Requirements for the establishment of WOS At least 2 shareholders. No minimum share capital is required. A minimum of two directors (one of whom has resided in India for at least 182 days in the previous financial year) must be appointed and registered through the Director Identification Number (DIN) electronic filing system in India. No minimum capital is prescribed.

The following forms along with necessary documents must be submitted to the Ministry of Corporate Affairs for setting up a WOS in India:

SPICe+ for company formation

Upon submission of the documents, the Registrar of Companies will issue a Certificate of Incorporation and a Company Identification Number. It takes approximately four to five weeks to complete the process. Form INC 20A must be filed with the Registrar of Companies within 180 days of incorporation to obtain a Certificate of Commencement of Business.

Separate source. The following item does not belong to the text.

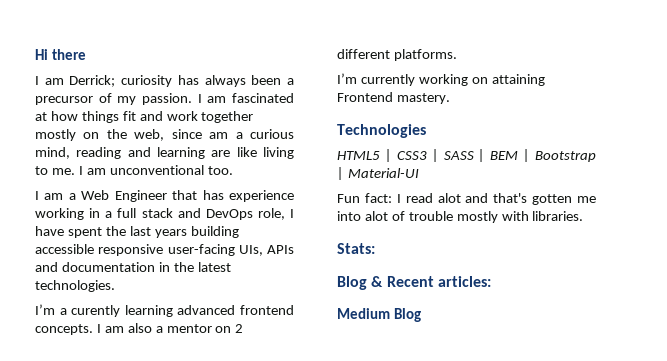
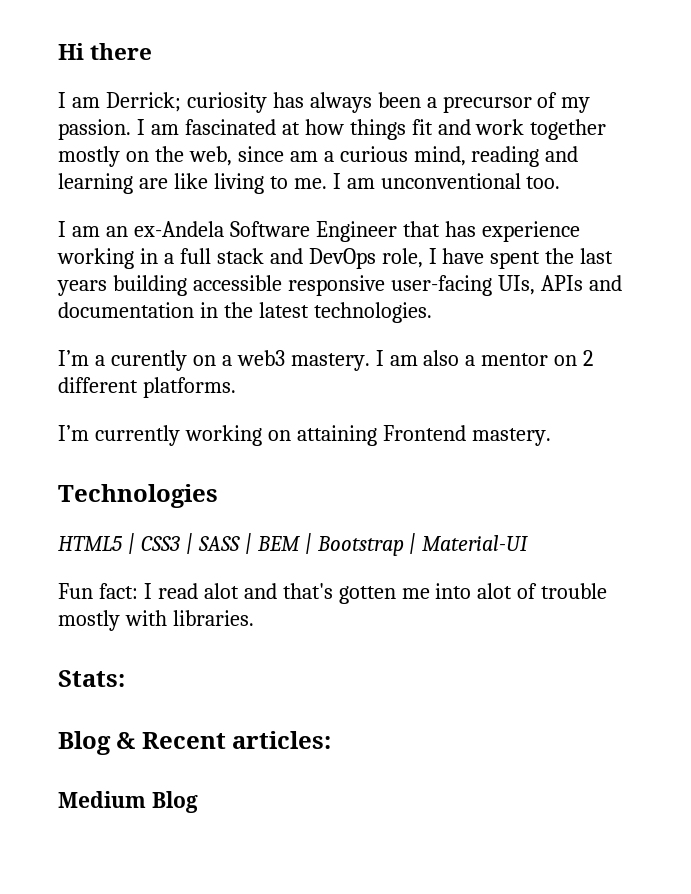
[68,190,110,200] a Web -> [105,221,310,237] an ex-Andela Software
[124,305,294,317] [35,324,93,335] learning advanced frontend concepts. -> [192,350,370,371] on a web3 mastery.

WOS will be subject to Indian taxes and laws like any other domestic company and will have to pay Corporate Income Tax (CIT).

Joint Venture (JV)

A joint venture is a partnership in which two or more companies or individuals agree to pool their capital or goods in a single unified project. In India, joint ventures are most popular in non-100% FDI sectors.

Joint ventures allow foreign companies to utilise the existing networks of their Indian partners and, once taxes are paid, these companies can repatriate their profits in India.

Joint ventures can be formed with any existing business entity in India.

The corporate joint venture will also be subject to the country's tax laws, the Federal Emergency Management Agency (FEMA), labour laws (e.g., the Wages Code 2019, the Industrial Disputes Act 1947, and state-specific shop and establishment legislation), the Competition Act 2002, and various industry-specific laws.

Establishment time: 4-8 weeks.

Requirements for the establishment of a joint venture

Once a partner/associate is selected, a Memorandum of Understanding (MoU) or Letter of Intent (LOI) will be signed by both parties.

The MOU and JV agreement/shareholders agreement must be signed in consultation with a firm of Chartered Accountants who are well versed with FEMA, Indian Income Tax Act, 1961, Companies Act, 2013, international laws and applicable Indian rules, regulations and procedures.

Terms and conditions should be properly assessed before entering into a contract.

Foreign companies no longer require a No Objection Certificate (NOC) from the Indian associate to invest in the sector in which the joint venture operates. As a result, foreign companies in existing joint ventures can operate independently in the same line of business. Previously, they needed to obtain prior approval from the Indian partner.

Terms and conditions should be properly assessed before entering into a contract.

Foreign companies no longer require a No Objection Certificate (NOC) from the Indian associate to invest in the sector in which the joint venture operates. As a result, foreign companies in existing joint ventures can operate independently in the same line of business. Previously, they needed to obtain prior approval from the Indian partner.

Before entering into a joint venture contract, the following points must be properly assessed:

Applicable law; Shareholding structure; Board composition; Board of Management; Frequency of board meetings and their location; General meetings of shareholders and their location; The composition of the quorum for important decisions at board meetings; Transfer of shares; Dividend policy; Use of cash or in-kind funds; Change of control; Restrictions/prohibitions on transfers; Non-competition parameters; Confidentiality; Compensation; Breaking the deadlock; Jurisdiction to resolve disputes; Termination criteria and notice.